“Of course. But is it wise to turn one’s back upon Fortune in this way?” asked Adam, in that insidious manner by which he had entrapped many a man. “Review the position calmly. Here is a project which, by good luck, has fallen into my hands. I want somebody to go shares with me in it. You are my friend, I like you. I know you are an upright man, and I ask you to become my partner in the venture. Yet you refuse to do so because—well, merely because a woman’s pretty face has attracted you, and you think that you please her by remaining here in London!
“Is it not rather foolish in your own interests? Constantinople is not the Pole. A fortnight will suffice for you to get there and back and clinch the bargain. Muhil is awaiting us. I had a wire only yesterday. Do reconsider the whole question—there’s a good fellow.”

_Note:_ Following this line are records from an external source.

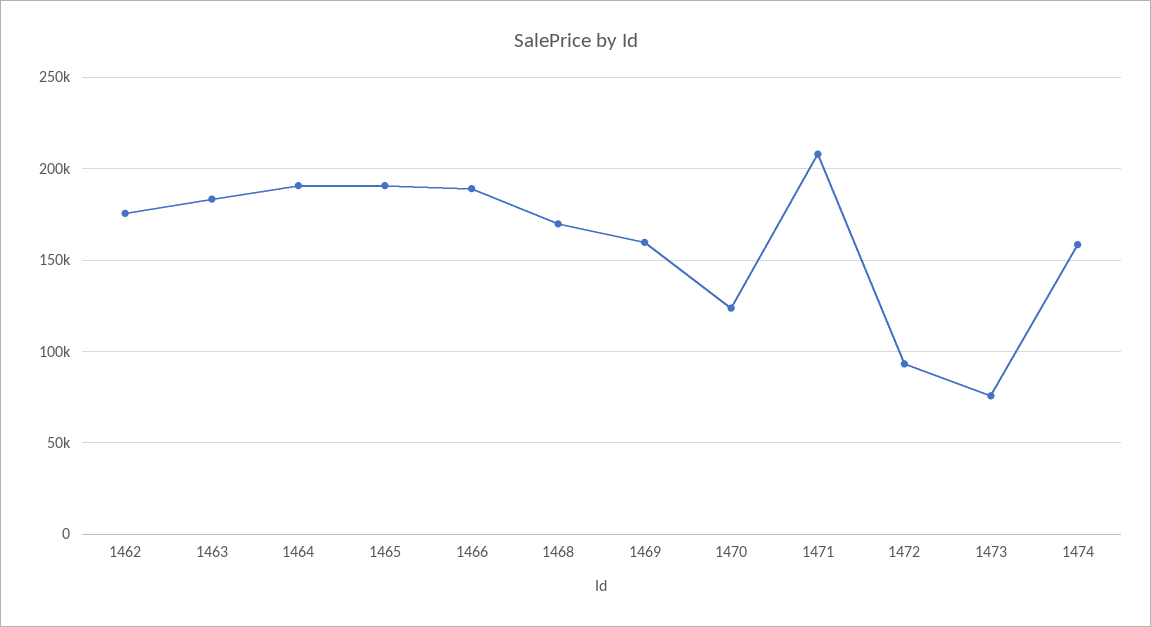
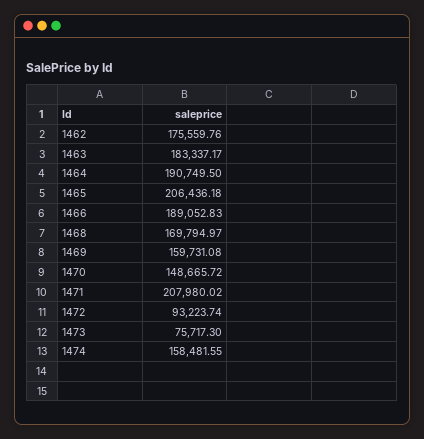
  {
    "1462": 175559.76,
    "1463": 183337.17,
    "1464": 190749.5,
-   "1465": 190000,
+   "1465": 206436.18,
    "1466": 189052.83,
    "1468": 169794.97,
    "1469": 159731.08,
-   "1470": 125000,
+   "1470": 148665.72,
    "1471": 207980.02,
    "1472": 93223.74,
    "1473": 75717.3,
    "1474": 158481.55
  }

Max had said nothing about the meeting with Marion. Therefore he believed that she had not told her lover. Adam was reflecting whether she might not, after all, be a woman to be trusted. This refusal of Max’s to go out to Turkey interfered seriously with the plans he had formed. Yet what those plans actually were he had not even told the hunchback. He was a man who took counsel of nobody. His ingenious schemes he evolved in his own brain, and carried them into effect by his own unaided efforts.
The past history of Jean Adam, alias John Adams, had been one of amazing ups-and-downs and clever chicanery. He knew that Samuel Statham held him in awe, and was now playing upon his fears, and gloating over the success which must inevitably be his whenever he thought fit to deal the blow. It would be irresistible and crushing. He held the millionaire in his power. But before he moved forward to strike, he intended that Max should be induced to go abroad. And if he went—well, when he thought of his victim’s departure his small, near-set eyes gleamed, and about the corners of his mouth there played an expression of evil.
“My decision does not require any reconsideration,” said the young fellow, after a pause. “I shall remain in London.”
“And lose the chance of a lifetime—eh?” exclaimed Adam, as though perfectly unconcerned.
“I have some very important private matters to attend to.”
“I, too, used to have when I was your age.”
“They do not concern the lady,” Max said quickly. “It is purely a personal matter.”
“Of business? Why, you’d make as much in an hour over this Railway business as you’d make in twenty years here in London,” Adam declared. “Besides, you want a change. Come out to the Bosphorus. It’s charming beside the Sweet Waters.”